経済上、牛乳を用いるだけの余裕がありませんから、止むを得ず……」



 とはいえ、ただの白湯でいけない。
 「けれども、如何なる場合でも、只の白湯は
決して用いません。微温湯の中へ化粧水を入れて
洗ふのです」




 この他にも米国式化粧法、独逸式化粧法、
英国式化粧法などが化粧先進国のやりかたとして掲載されているほか、
髪や手足、歯の手入れなどが解説されている。
 最新の化粧法、化粧品の種類なども懇切丁寧に紹介され、
明治後期の「化粧大全」ともいうべき興味深い本。
 まあしかし「常識」は時代によってはなはだしく変わる。
 いま、私たちが「常識」だと信じていることも、
10年後には「非常識」になっているかもしれない。
 怖いものです。「常識」は。
 
 

 

 

 
 

 

 
 

コメント一覧

yokohamaneko
あ、すみません、「サイコチャン」じゃなくて
「サイコチキン」さんでしたね!
ミドリムシ
あぁぁぁ~ど~しよ~。ホント…スミマセン⤵⤵。サイコちゃんが🐙💨……Neko先生の所にまで出てしまいました。ミドリムシが音楽話用に使うナマエです。和訳すると『精神があやしい弱虫チキン野郎…!?』になりますが…いたって『人畜無害💕』であります。…ワスレテクダサイ💦
yokohamaneko
サイコチャンさん
 身分の低い女、醜い女……女性誌がみずから
女性を差別し、化粧は男性を引き寄せるためのもの
と言い切ってますね。
 女性差別は女性によってつくられてきた面も
大きいのではないかと思います。
(たとえ女性誌が男性によって創られていたとしても)
サイコチキン
Neko先生…当時の、流行の最先端を行く…お洒落な、エスプリのきいた(笑)雑誌は、現代でも…通用する面白さですよね。でも…現代だと叱られちゃいますかね?。『経済的にミルクで洗顔する余裕がない場合は、トイレット水を作成して使うのですね👍。しかし…美しさを追求するためならば…ミルクによる洗顔も決して贅沢ではありません。…ナルホド👀…。
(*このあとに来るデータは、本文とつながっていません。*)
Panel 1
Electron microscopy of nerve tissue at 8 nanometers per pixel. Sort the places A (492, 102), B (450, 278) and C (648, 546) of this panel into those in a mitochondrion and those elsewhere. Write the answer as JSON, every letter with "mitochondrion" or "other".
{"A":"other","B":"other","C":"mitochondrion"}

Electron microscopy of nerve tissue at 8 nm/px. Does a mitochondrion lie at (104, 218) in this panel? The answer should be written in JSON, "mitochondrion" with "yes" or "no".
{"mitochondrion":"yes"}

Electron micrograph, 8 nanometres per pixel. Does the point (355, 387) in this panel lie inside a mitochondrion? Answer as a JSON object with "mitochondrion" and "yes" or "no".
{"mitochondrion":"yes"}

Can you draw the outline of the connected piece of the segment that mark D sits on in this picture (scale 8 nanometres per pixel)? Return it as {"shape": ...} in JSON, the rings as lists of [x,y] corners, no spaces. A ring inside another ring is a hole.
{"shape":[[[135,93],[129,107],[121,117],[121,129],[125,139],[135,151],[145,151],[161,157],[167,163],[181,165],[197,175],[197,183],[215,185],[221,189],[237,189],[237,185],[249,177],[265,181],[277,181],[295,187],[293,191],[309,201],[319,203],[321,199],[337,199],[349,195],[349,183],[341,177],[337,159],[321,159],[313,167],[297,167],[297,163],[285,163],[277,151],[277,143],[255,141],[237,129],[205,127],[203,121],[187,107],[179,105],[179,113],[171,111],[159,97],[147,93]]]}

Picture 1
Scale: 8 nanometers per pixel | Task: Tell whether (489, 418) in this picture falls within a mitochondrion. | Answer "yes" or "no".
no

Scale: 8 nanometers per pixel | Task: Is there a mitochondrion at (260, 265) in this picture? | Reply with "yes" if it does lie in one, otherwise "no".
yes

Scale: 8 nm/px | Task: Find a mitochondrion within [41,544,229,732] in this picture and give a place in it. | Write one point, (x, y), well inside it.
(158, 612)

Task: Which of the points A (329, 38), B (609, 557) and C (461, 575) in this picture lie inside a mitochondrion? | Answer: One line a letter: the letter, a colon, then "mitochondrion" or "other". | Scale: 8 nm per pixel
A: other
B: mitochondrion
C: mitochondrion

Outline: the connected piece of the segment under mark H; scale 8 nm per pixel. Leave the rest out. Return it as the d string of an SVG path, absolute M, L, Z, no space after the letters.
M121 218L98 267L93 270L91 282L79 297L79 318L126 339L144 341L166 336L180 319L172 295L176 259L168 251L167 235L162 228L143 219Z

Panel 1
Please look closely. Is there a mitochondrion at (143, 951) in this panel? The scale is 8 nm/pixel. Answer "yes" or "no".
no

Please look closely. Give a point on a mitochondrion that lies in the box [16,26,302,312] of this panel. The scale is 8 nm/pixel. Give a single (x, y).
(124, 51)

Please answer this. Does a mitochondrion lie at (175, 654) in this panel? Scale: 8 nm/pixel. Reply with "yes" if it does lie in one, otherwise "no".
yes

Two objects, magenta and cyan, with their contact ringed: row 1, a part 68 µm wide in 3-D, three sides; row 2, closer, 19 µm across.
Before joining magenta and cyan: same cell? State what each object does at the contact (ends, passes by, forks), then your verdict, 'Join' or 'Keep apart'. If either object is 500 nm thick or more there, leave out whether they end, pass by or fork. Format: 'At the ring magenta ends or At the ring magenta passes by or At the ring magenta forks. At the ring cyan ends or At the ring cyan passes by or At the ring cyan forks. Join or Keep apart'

トイレットですか?『オードトワレ』なんていう物もあるので…何となく首肯けますね。あれ…⁉…アレは薄めの香水でしたかね?。バッチリのお化粧後に…ササッ!と…洗顔して(毛穴に白粉が残っている状態?)暫くすると…この上なく美しくなる事、間違い無し‼…ホントカナ…🐤?。『但し、元来から形状の美しいご婦人に限る…』とあるよ!?…ナ~ンダ…ダメジャン…🐥💨💨。ここからは妄想です。『深窓のご令嬢が、オホホホ…と』ねえ…オタア様。もうお読みになられました?。面白き事沢山にて、とても楽しゅうございますわよ。『オタア様は…雑誌を手に取ると』まぁ…嫌ですわ!はしとのうございます。…なんて…ハイソサェティーな話し声が聞こえて…キソウデス…\(^o^)/(オタア様?…オモウ様?…ゴメンナサイ…忘れちゃいました)
yokohamaneko
酔華さん
 昔の新聞・雑誌はほんとにおもしろいです。
 ヒロポンの広告がアサヒグラフなんかに
堂々と出てたりしますからね。
 婦人雑誌の記事も「ざあます」調だったりして
ちょっと意識の高い奥様、お嬢様が
愛読なさってたのかもしれません。
(それにしては下世話な話題も)
 トイレットという英語は、フランス語で
化粧や身支度をする意味の「トワレット」から
来てるそうです。
 なぜか日本に来ると「便所」の意味に
なってしまったのですねえ。
酔華
こういう本は広告が面白いですねぇ~。
『婦人世界』の広告、
厳しく育てたる我が家の子供
甘やかして育てたる隣の子供
どんな記事だったんでしょうかね。

弦斎婦人四月の珍料理。
村井弦斎の奥さんですね。
料理が上手だったと伝わっている女性。
筍、蛤、サワラ、どれも今では普通の食材ですが、
当時は珍料理だったのでしょうかね。
https://blog.goo.ne.jp/chuka-champ/e/3f5da83a1645f3a6b014659fae846062

美人法十ヶ条って、どんな方法だったのか、読んでみたいです。

「醜いのは醜いなりに・・・」
すごい表現だぁ…

トイレットウォーターって、何だろうと思っていたら、
化粧水にフリガナがついていて分かりました。